Open anicecloud opened 5 months ago

anicecloud commented 5 months ago

Good afternoon, when experimenting with the tool we noticed that the data labeled as H2O (mcxtrace-comps/data/H2O.txt) seems to actually be a duplicate of the h2o2 (mcxtrace-comps/data/h2o2.dat).

willend commented 5 months ago

@anicecloud thank you, I have just inspected the data dir - I confirm this is the case, and that is of course not right!

I noticed on the other hand there are two 2-column files called H2O_hot.txt and H2O_cold.txt (without any evident definition of hot / cold, but I am guessing ambient temperature and ~ boiling perhaps?) - try if they make better sense?

@farhi or @ebknudsen could you remind a poor neutron-guy the origin of these .txt files? :-) And perhaps help enriching with some header-information etc.? ;-)

ebknudsen commented 5 months ago

H2O_hot.txt and H2O_cold.txt hail from a Pump-probe experiment so it is ambient, and somewhat hotter than that. Off the top of my head I can't remember exactly how hot hot is. I think I can figure it out though by digging a bit. Of course the H2O/H2O2-confusion is a mistake. They should not be identical.

willend commented 5 months ago

So @ebknudsen I take it copying H2O_cold.txt over H2O.txt and adding a header to both indicating "water at ambient temperature" would be a reasonable correction?

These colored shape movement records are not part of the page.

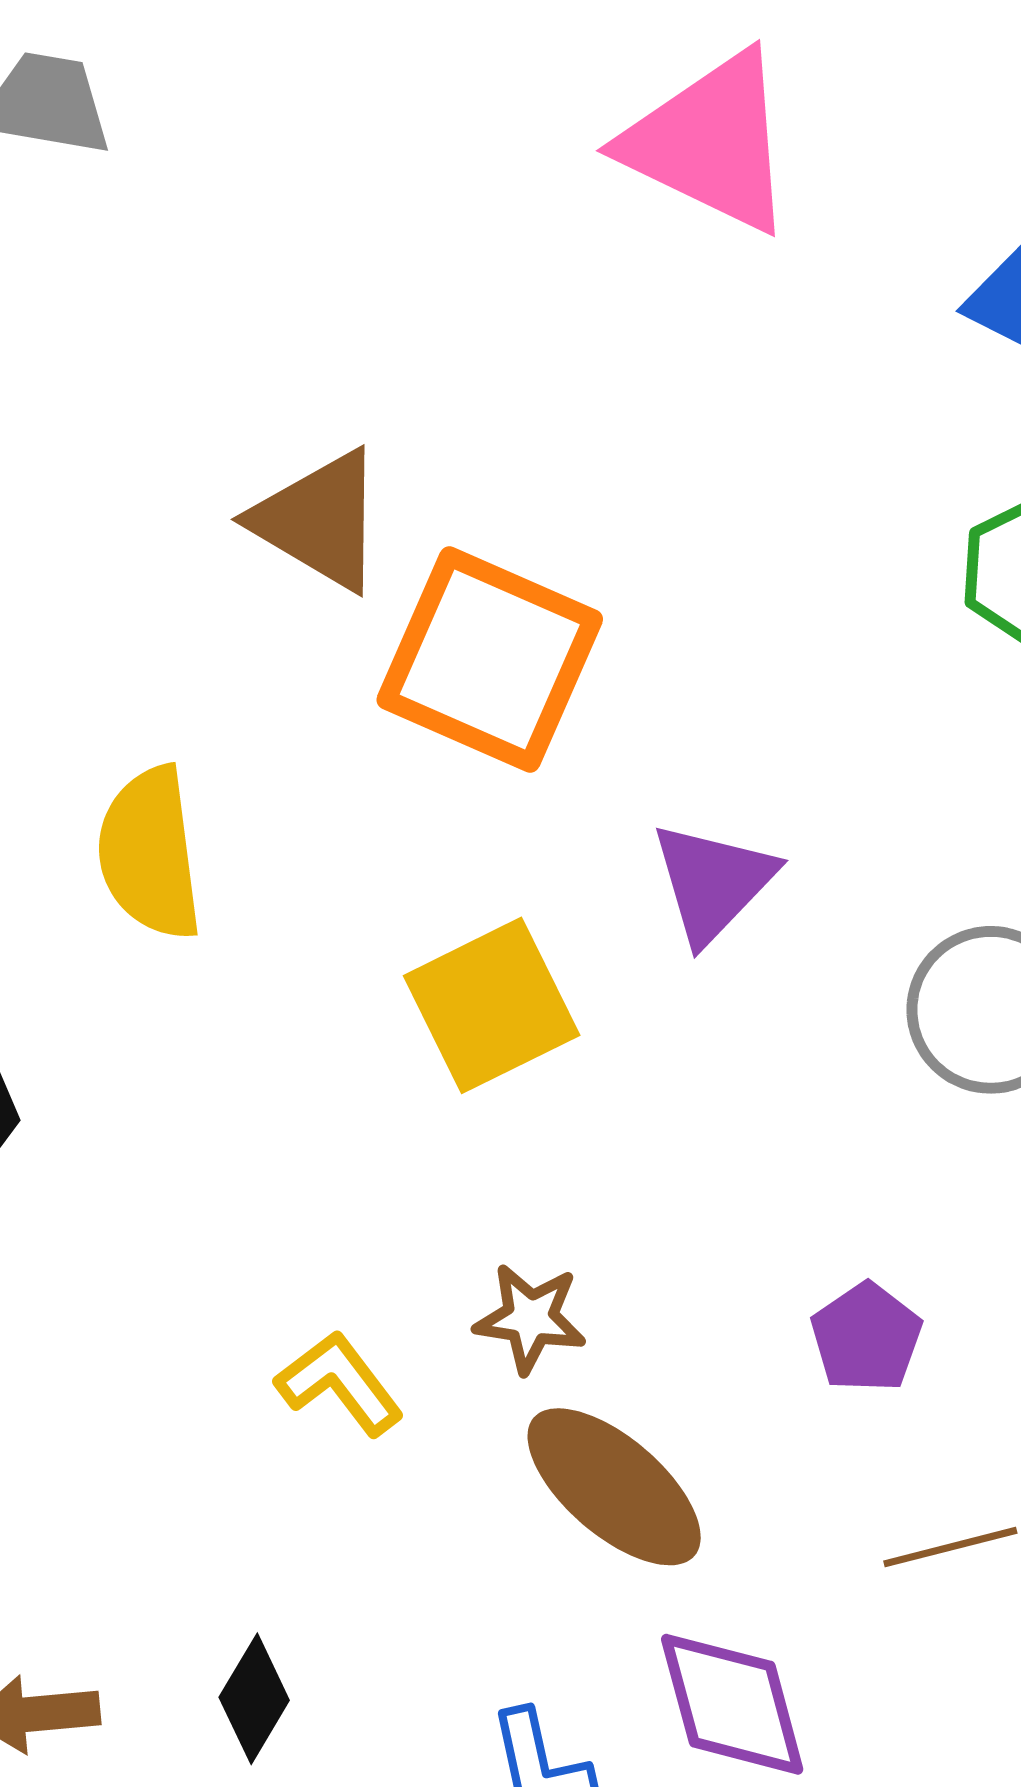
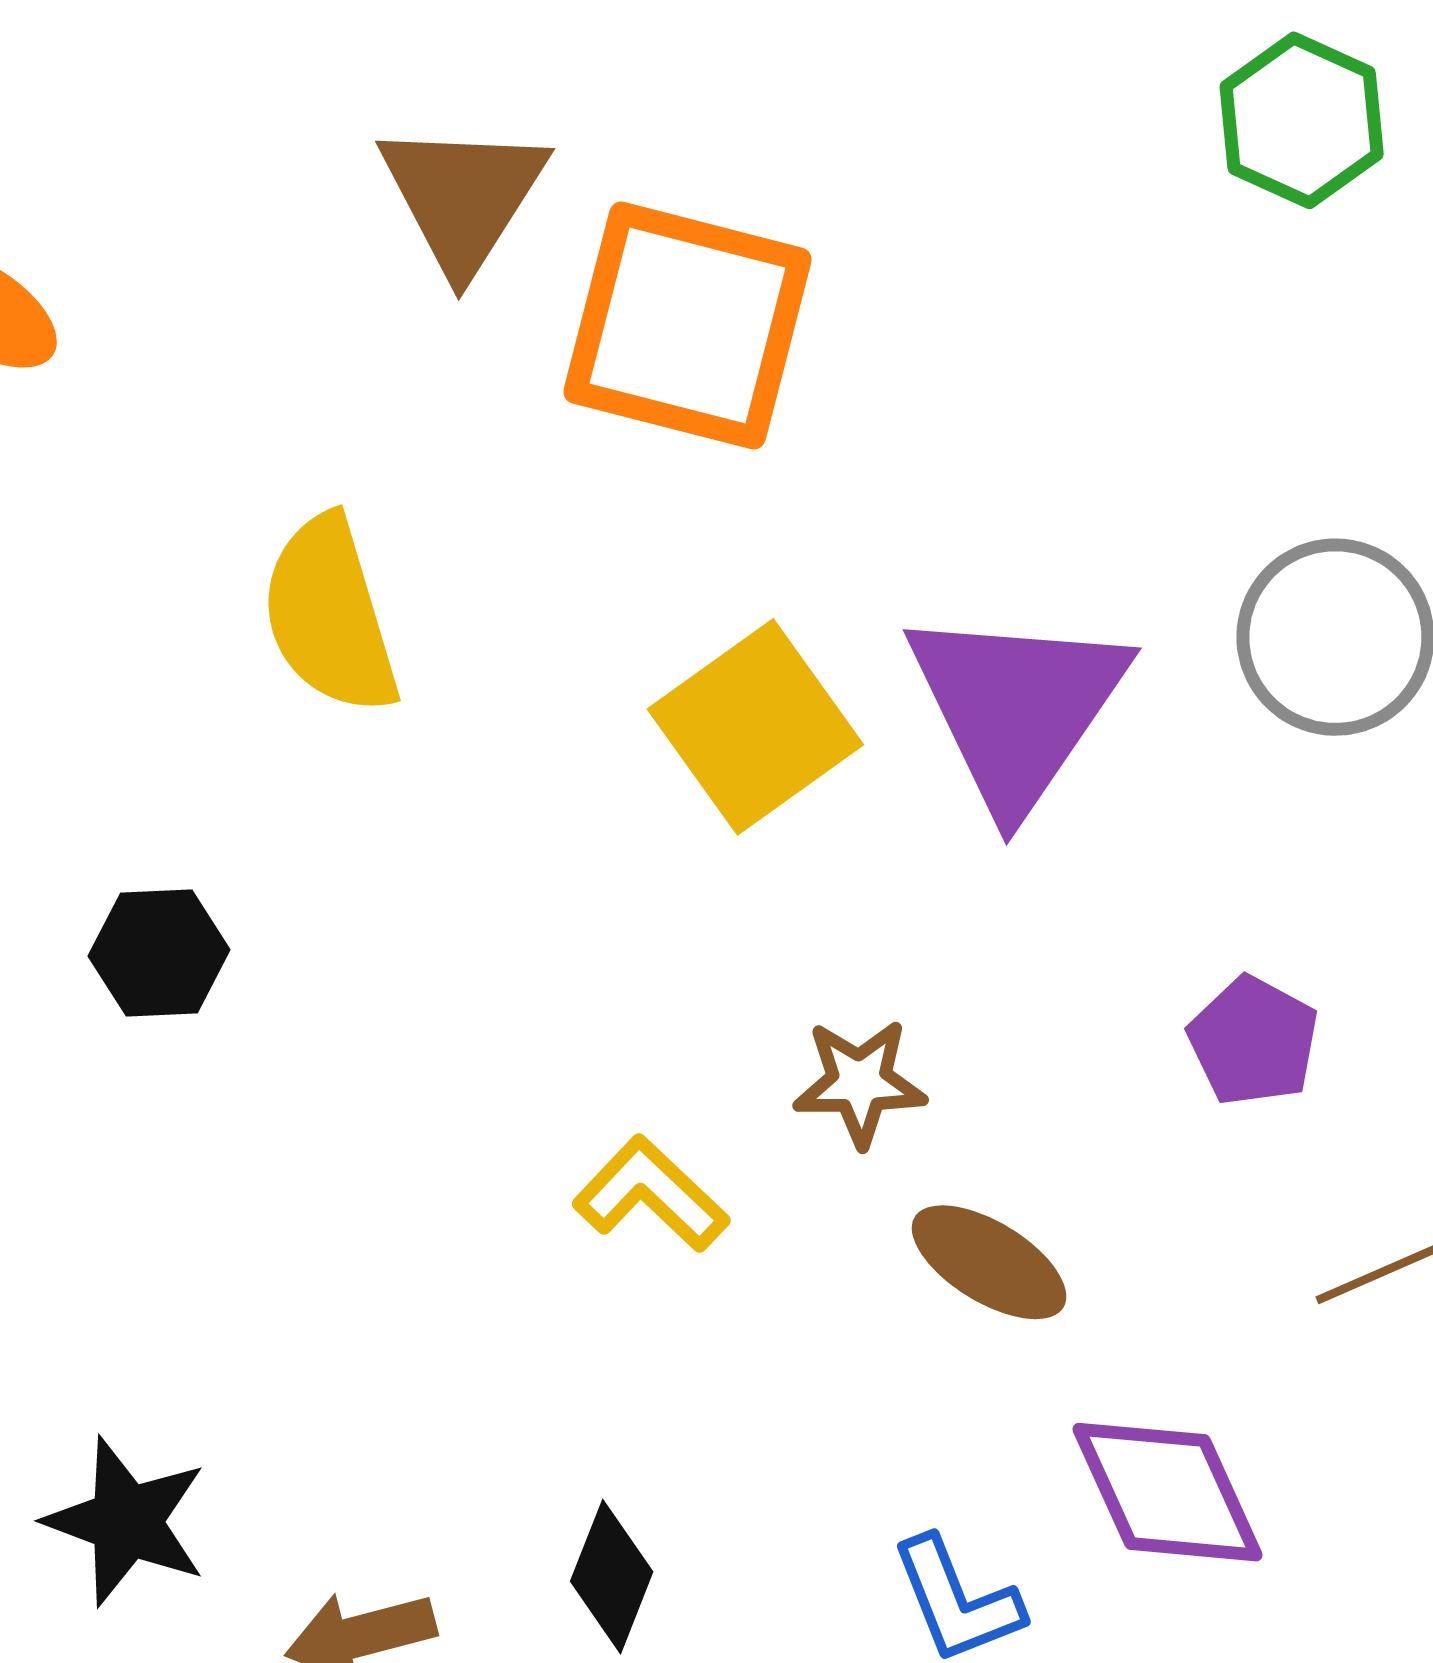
brown triangle: (319, 520) -> (463, 197), turned 41
purple triangle: (713, 882) -> (1017, 708), moved, size x1.5
brown ellipse: (614, 1487) -> (989, 1262), size x0.7

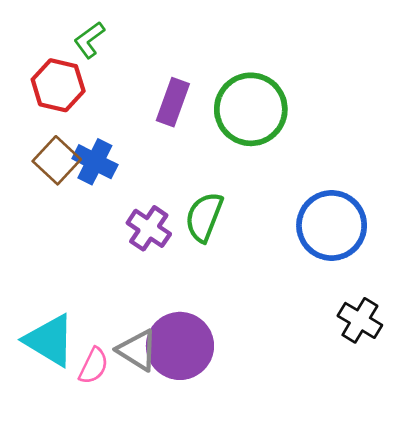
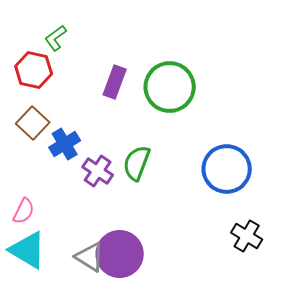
blue cross: (95, 162) -> (65, 144), moved, turned 32
pink semicircle: (94, 366) -> (24, 211), moved

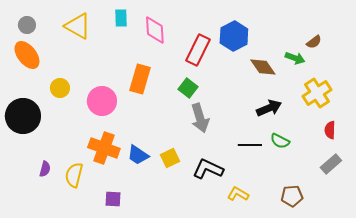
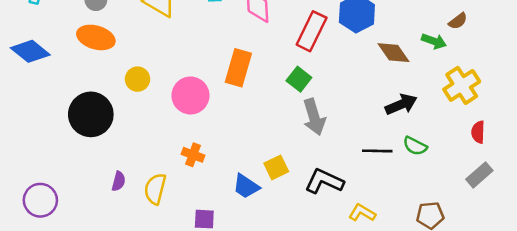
orange ellipse: (27, 55) -> (96, 37), turned -36
orange cross: (104, 148) -> (193, 155), size x0.6
blue trapezoid: (138, 155) -> (246, 186), moved

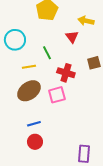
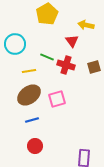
green line: (47, 53) -> (47, 57), turned -40
red cross: (66, 73) -> (66, 65), moved
blue line: (34, 124) -> (32, 120), moved

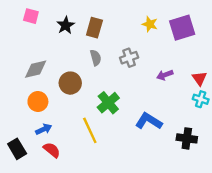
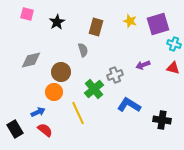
brown rectangle: (94, 28) -> (96, 27), moved
gray cross: (129, 58) -> (115, 75), moved
red triangle: (199, 78) -> (173, 68), turned -40
cyan cross: (201, 99) -> (174, 44), moved
orange circle: (38, 102) -> (54, 92), moved

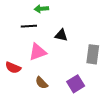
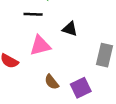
brown semicircle: (42, 83) -> (52, 82), moved

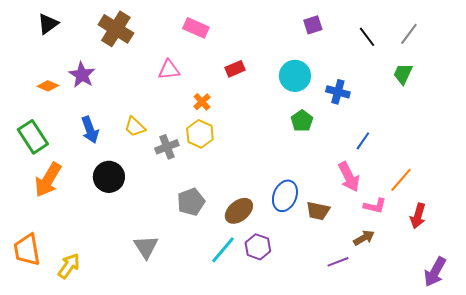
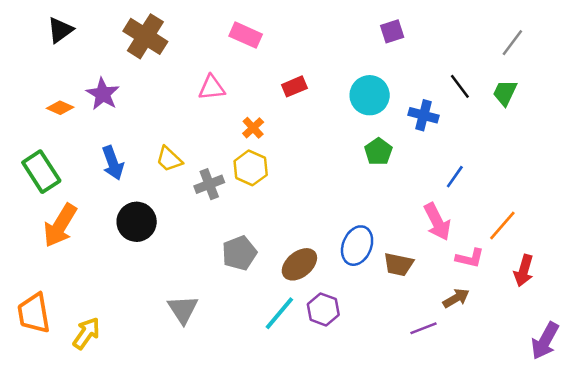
black line: (367, 37) -> (460, 86), moved

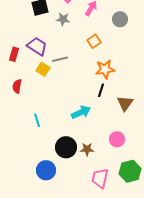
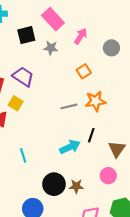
gray line: (60, 59) -> (69, 106), moved
yellow square: (43, 69) -> (16, 103), moved
black line: (101, 90) -> (91, 135), moved
brown triangle: (125, 103) -> (117, 149), moved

ebknudsen commented 5 months ago

Nope - they are two different things in the sense that H2O_cold contains scattering in terms of p as a function of q, whereas H2O.txt was intended to table absorption coefficient as a function of E. This is obviously not clear from the numbers in the files. There should be some header to the two files. Someone (as in @ebknudsen, i.e. me) should add that info.